* **Aim of the exercise**
In the entries that follow, the lines from the line containing "54: (676, 399, 11.03)" up to and including the line containing "3: (688, 508, 10.31)" must be copied exactly, with pictures omitted.
○ ○ ○
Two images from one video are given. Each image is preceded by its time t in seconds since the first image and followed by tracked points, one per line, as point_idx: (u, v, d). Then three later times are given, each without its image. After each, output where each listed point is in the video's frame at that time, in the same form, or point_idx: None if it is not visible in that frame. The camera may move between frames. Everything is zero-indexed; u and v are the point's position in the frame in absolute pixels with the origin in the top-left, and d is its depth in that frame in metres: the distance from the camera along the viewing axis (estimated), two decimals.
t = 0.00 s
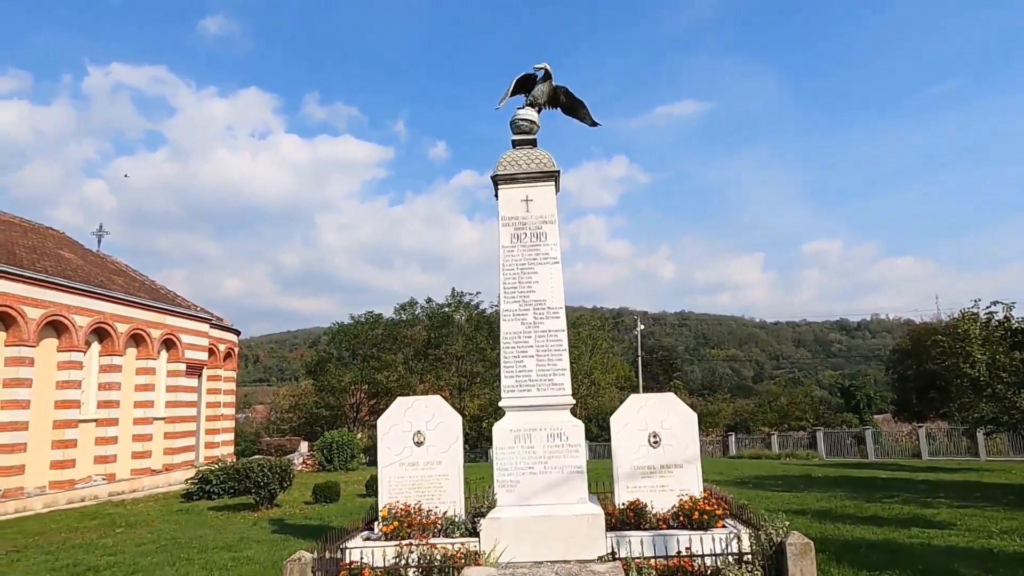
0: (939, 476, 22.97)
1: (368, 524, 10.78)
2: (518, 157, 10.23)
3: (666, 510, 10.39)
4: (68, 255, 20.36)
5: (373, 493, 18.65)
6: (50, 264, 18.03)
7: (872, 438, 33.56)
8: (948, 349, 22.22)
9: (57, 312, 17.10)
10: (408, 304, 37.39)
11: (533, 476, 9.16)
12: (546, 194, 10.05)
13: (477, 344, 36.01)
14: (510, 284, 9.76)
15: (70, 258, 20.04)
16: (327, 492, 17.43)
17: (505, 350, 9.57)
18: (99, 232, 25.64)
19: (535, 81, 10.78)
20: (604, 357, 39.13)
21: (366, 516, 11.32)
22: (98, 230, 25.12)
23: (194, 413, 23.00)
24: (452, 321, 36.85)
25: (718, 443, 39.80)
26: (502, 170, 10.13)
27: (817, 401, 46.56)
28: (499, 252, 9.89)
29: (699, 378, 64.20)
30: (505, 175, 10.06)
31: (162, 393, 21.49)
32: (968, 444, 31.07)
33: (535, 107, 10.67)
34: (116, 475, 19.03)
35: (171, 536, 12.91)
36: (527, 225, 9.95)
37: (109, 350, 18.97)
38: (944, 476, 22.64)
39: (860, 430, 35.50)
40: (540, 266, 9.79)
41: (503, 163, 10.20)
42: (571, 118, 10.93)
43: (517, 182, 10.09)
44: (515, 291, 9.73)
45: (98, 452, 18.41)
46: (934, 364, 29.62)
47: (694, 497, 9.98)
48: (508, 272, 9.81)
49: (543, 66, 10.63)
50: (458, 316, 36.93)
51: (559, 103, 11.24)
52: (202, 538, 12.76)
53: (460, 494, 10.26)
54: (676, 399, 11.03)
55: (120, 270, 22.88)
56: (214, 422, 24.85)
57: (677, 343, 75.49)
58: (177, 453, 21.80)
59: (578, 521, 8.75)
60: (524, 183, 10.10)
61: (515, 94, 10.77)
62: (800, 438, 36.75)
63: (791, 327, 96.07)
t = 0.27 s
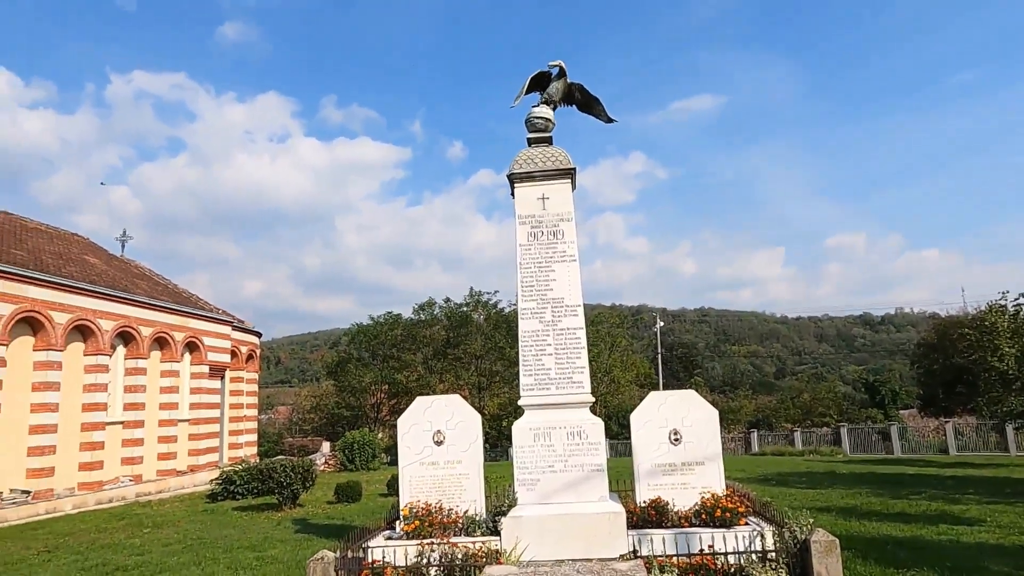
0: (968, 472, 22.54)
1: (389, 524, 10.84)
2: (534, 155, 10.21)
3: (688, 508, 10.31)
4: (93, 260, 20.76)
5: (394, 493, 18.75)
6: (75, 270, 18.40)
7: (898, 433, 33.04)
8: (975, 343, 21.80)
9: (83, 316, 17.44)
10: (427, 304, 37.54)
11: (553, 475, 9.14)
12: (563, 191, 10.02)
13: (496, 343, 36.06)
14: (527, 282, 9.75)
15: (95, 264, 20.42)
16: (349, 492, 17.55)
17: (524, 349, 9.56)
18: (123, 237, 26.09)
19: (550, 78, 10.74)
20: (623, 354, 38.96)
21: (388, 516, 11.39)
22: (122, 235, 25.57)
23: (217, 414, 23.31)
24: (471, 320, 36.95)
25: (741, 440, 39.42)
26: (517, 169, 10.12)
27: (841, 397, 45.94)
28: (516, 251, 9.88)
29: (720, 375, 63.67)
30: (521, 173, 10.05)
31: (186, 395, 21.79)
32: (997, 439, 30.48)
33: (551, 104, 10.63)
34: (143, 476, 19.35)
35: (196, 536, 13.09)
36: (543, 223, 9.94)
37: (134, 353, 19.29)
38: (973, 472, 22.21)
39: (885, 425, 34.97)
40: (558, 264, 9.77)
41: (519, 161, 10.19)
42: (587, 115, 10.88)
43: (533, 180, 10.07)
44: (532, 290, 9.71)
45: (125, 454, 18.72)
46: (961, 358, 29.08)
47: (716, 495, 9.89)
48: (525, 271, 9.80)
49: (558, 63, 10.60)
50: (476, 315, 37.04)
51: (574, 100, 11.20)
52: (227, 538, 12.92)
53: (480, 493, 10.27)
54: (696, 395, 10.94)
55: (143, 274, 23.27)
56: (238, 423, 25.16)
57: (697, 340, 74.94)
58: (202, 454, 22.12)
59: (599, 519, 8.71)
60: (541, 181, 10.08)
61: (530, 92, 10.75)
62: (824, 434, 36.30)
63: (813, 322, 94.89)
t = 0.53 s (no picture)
0: (1002, 472, 22.00)
1: (413, 526, 10.90)
2: (553, 156, 10.21)
3: (714, 509, 10.21)
4: (121, 268, 21.20)
5: (418, 495, 18.84)
6: (104, 277, 18.80)
7: (928, 433, 32.37)
8: (1006, 340, 21.31)
9: (112, 322, 17.80)
10: (448, 306, 37.72)
11: (577, 476, 9.11)
12: (582, 192, 10.00)
13: (517, 345, 36.13)
14: (548, 284, 9.73)
15: (123, 271, 20.85)
16: (373, 494, 17.67)
17: (545, 350, 9.55)
18: (150, 244, 26.58)
19: (568, 80, 10.73)
20: (645, 355, 38.74)
21: (411, 518, 11.45)
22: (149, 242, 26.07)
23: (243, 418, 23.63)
24: (492, 322, 37.11)
25: (766, 440, 38.93)
26: (536, 170, 10.12)
27: (869, 396, 45.16)
28: (537, 252, 9.88)
29: (744, 375, 62.96)
30: (540, 175, 10.05)
31: (213, 399, 22.12)
32: None
33: (569, 105, 10.63)
34: (171, 479, 19.68)
35: (224, 538, 13.27)
36: (563, 224, 9.92)
37: (162, 358, 19.65)
38: (1007, 472, 21.68)
39: (915, 425, 34.29)
40: (578, 265, 9.74)
41: (538, 162, 10.18)
42: (605, 115, 10.85)
43: (552, 181, 10.07)
44: (553, 291, 9.70)
45: (154, 458, 19.05)
46: (992, 356, 28.43)
47: (741, 496, 9.77)
48: (546, 272, 9.79)
49: (576, 64, 10.57)
50: (497, 317, 37.25)
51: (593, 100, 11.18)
52: (253, 540, 13.09)
53: (503, 495, 10.27)
54: (720, 396, 10.83)
55: (170, 281, 23.70)
56: (263, 427, 25.48)
57: (720, 339, 74.23)
58: (229, 457, 22.43)
59: (624, 521, 8.66)
60: (560, 182, 10.07)
61: (548, 93, 10.75)
62: (852, 434, 35.71)
63: (839, 320, 93.48)
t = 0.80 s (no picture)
0: None
1: (443, 531, 10.94)
2: (576, 160, 10.20)
3: (745, 513, 10.07)
4: (154, 279, 21.70)
5: (446, 500, 18.90)
6: (138, 289, 19.26)
7: (967, 434, 31.51)
8: None
9: (146, 333, 18.21)
10: (473, 312, 37.80)
11: (605, 481, 9.06)
12: (606, 195, 9.97)
13: (544, 350, 36.03)
14: (573, 288, 9.72)
15: (156, 282, 21.34)
16: (402, 500, 17.76)
17: (571, 354, 9.52)
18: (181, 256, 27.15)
19: (589, 83, 10.73)
20: (672, 357, 38.41)
21: (440, 523, 11.49)
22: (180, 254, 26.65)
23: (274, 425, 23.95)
24: (518, 326, 37.08)
25: (798, 443, 38.25)
26: (560, 174, 10.12)
27: (904, 397, 44.13)
28: (561, 256, 9.87)
29: (774, 377, 61.99)
30: (563, 178, 10.05)
31: (244, 406, 22.47)
32: None
33: (591, 108, 10.62)
34: (205, 486, 20.02)
35: (257, 544, 13.45)
36: (587, 227, 9.90)
37: (194, 367, 20.04)
38: None
39: (953, 426, 33.41)
40: (603, 268, 9.71)
41: (561, 166, 10.19)
42: (628, 117, 10.81)
43: (576, 184, 10.05)
44: (578, 295, 9.68)
45: (188, 465, 19.39)
46: None
47: (774, 500, 9.62)
48: (571, 276, 9.78)
49: (598, 66, 10.57)
50: (523, 322, 37.20)
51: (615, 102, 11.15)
52: (285, 545, 13.24)
53: (532, 499, 10.25)
54: (750, 398, 10.67)
55: (201, 291, 24.19)
56: (293, 433, 25.80)
57: (749, 340, 73.23)
58: (260, 464, 22.76)
59: (656, 525, 8.59)
60: (583, 185, 10.05)
61: (570, 97, 10.76)
62: (887, 435, 34.93)
63: (871, 320, 91.61)
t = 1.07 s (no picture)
0: None
1: (479, 537, 10.95)
2: (605, 163, 10.17)
3: (786, 518, 9.85)
4: (193, 291, 22.26)
5: (481, 506, 18.92)
6: (178, 301, 19.78)
7: (1018, 436, 30.36)
8: None
9: (186, 343, 18.68)
10: (504, 317, 37.77)
11: (642, 486, 8.96)
12: (635, 198, 9.91)
13: (576, 355, 35.84)
14: (604, 292, 9.67)
15: (195, 294, 21.89)
16: (438, 506, 17.83)
17: (604, 359, 9.47)
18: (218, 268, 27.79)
19: (617, 86, 10.69)
20: (707, 360, 37.89)
21: (477, 530, 11.50)
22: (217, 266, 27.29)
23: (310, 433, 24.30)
24: (549, 331, 37.00)
25: (839, 446, 37.32)
26: (589, 178, 10.09)
27: (950, 397, 42.76)
28: (592, 260, 9.83)
29: (813, 378, 60.64)
30: (592, 183, 10.02)
31: (281, 415, 22.85)
32: None
33: (619, 111, 10.58)
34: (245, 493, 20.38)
35: (295, 551, 13.63)
36: (618, 231, 9.85)
37: (232, 377, 20.47)
38: None
39: (1002, 427, 32.23)
40: (634, 271, 9.65)
41: (589, 170, 10.16)
42: (656, 119, 10.74)
43: (605, 188, 10.01)
44: (610, 299, 9.63)
45: (228, 473, 19.77)
46: None
47: (815, 505, 9.40)
48: (602, 280, 9.73)
49: (625, 69, 10.53)
50: (554, 327, 37.12)
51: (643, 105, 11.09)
52: (323, 552, 13.39)
53: (568, 505, 10.20)
54: (788, 400, 10.46)
55: (238, 301, 24.73)
56: (329, 441, 26.14)
57: (785, 342, 71.82)
58: (297, 471, 23.09)
59: (695, 531, 8.46)
60: (612, 188, 10.01)
61: (597, 101, 10.73)
62: (932, 438, 33.88)
63: (913, 318, 89.07)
○ ○ ○
* **Written answer**
54: (676, 399, 11.03)
55: (120, 270, 22.88)
56: (214, 422, 24.85)
57: (677, 343, 75.49)
58: (177, 453, 21.80)
59: (578, 521, 8.75)
60: (524, 183, 10.10)
61: (515, 94, 10.77)
62: (800, 438, 36.75)
63: (791, 327, 96.07)
t = 0.27 s
0: (968, 472, 22.54)
1: (389, 524, 10.84)
2: (534, 155, 10.21)
3: (688, 508, 10.31)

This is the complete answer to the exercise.